■ **Passage extrait**:
╔══

Ainsi Valéry, préfaçant le
livre de James Frazer La Peur des morts écrit : « L'idée de la mort est le ressort des lois, la mère des religions,
l'agent secret ou terriblement manifeste de la politique, l'excitant essentiel de la gloire et des grandes amours, —
l'origine d'une quantité de recherches et de méditations.
» On peut en effet constater combien l'idée de mort
s'affirme présente dans de nombreuses branches de l'activité humaine.
Pourtant il semble que notre société actuelle
tende à se cacher l'existence de la mort et lui substitue d'autres éléments moteurs pour assurer son
fonctionnement.
***
La mort explique et justifie quantité d'activités humaines dans lesquelles l'homme, conscient de sa condition
mortelle, aménage, organise son existence limitée dans le temps.
Il en est ainsi de la pensée religieuse, des
sentiments humains comme la gloire et l'amour et même de certaines organisations juridiques, politiques ou sociales.
La religion et plus généralement le sens du sacré reposent sur la certitude qu'a l'homme de sa mort, certitude
étayée par le spectacle quotidien de la mort des animaux, de ses proches qu'il intériorise dès qu'il atteint un certain
développement psychologique.
Opposant la constatation de cette disparition symbolisée par le cadavre et l'activité
créatrice dont il fait preuve, il crée un monde sacré qui résout la contradiction.
Des êtres plus puissants connaissent
l'immortalité et peuvent parfois la conférer à l'homme, ainsi en est-il des dieux et des demi-dieux de l'Olympe.
La
pensée religieuse, quelle que soit la religion considérée, s'efforce d'une façon ou d'une autre de nier ou d'atténuer
l'idée de mort.
Celle-ci demeure présente, mais apparaît comme un passage vers une autre forme d'existence.
Le
passage est souvent symbolisé par un voyage, sur le Nil pour les Egyptiens, sur le fleuve Styx des Enfers pour les
Anciens.
L'homme se plaît à imaginer des lieux de séjours pour les morts, soit analogues à la vie terrestre (ce qui
explique l'ameublement, la nourriture et l'organisation des tombeaux égyptiens), soit différents (les Enfers de la
mythologie gréco-latine ou les trois lieux de la religion chrétienne, l'Enfer, le Purgatoire et le Paradis).
La religion
permet de vaincre la mort, soit qu'elle affirme la réincarnation des âmes dans des corps différents (le bouddhisme
par exemple), soit qu'elle promette la résurrection des morts après le Jugement dernier (la religion chrétienne).
A la
notion de mort se lie celle de sanction morale.
Les actions commises pendant la vie, le Bien et le Mal, sont
comptabilisés au Jugement dernier et justifient le séjour attribué au mort dans l'Au-delà : c'est le sens de la pesée
des âmes souvent représentée au tympan des églises.
Les différentes étapes de la réincarnation s'expliquent
également par le degré de pureté atteint par l'individu.
La pensée de la mort permet donc d'expliquer le mécanisme
philosophique de la religion et justifie son expression artistique.

╚══

Données enregistrées:
╔══

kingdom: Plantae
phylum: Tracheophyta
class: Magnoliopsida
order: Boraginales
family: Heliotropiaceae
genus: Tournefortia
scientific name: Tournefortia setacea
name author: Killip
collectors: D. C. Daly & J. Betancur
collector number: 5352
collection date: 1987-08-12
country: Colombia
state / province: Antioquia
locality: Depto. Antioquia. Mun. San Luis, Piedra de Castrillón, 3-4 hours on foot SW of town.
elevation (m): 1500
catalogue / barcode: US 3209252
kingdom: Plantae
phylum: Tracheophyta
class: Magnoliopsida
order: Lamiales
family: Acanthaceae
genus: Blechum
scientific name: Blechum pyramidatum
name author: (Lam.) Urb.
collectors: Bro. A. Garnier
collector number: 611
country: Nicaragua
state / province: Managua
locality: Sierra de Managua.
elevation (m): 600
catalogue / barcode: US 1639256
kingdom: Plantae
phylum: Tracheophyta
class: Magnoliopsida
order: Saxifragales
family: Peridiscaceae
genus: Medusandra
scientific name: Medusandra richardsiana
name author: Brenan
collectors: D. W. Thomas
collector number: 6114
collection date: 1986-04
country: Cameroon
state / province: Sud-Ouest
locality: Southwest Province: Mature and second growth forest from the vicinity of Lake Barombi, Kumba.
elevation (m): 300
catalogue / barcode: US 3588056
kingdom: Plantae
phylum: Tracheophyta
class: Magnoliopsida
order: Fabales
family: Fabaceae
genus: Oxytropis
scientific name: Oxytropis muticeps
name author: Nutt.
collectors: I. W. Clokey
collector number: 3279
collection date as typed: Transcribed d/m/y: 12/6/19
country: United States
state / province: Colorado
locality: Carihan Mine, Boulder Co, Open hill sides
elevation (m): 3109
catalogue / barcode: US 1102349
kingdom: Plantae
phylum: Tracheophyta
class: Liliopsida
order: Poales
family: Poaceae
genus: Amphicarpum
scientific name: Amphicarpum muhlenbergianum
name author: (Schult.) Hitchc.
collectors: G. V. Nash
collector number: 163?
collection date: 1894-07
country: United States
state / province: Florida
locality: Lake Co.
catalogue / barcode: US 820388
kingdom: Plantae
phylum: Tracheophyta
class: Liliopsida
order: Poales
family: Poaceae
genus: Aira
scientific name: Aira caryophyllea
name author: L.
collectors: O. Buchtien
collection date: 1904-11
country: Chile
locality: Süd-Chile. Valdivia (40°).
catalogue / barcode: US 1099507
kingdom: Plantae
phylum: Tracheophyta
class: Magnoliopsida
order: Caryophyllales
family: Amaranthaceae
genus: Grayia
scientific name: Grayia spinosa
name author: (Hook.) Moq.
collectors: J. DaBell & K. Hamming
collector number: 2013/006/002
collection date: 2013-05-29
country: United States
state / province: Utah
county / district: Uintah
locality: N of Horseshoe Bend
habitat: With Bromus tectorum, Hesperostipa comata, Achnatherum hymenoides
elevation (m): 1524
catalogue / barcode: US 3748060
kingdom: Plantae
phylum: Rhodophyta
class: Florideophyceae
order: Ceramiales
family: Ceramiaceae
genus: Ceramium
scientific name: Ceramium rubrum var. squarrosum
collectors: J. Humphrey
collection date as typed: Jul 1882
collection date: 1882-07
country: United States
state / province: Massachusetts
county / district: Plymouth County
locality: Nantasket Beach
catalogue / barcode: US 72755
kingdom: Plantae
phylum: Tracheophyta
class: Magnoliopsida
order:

╚══

■ **Exercices proposés**:
[A] Selon le texte sur l'idée de la mort, sur quel fleuve les Égyptiens situaient-ils le voyage des morts ?
[B] Veuillez transcrire, dans le texte sur l'idée de la mort, le passage qui commence par les mots où figure « Des êtres plus » et se termine par « l'idée de mort. ».
Les entrées ne jouent ici aucun rôle.

■ **Corrigé détaillé**:
[A] Sur le Nil.

[B]
Des êtres plus puissants connaissent
l'immortalité et peuvent parfois la conférer à l'homme, ainsi en est-il des dieux et des demi-dieux de l'Olympe.
La
pensée religieuse, quelle que soit la religion considérée, s'efforce d'une façon ou d'une autre de nier ou d'atténuer
l'idée de mort.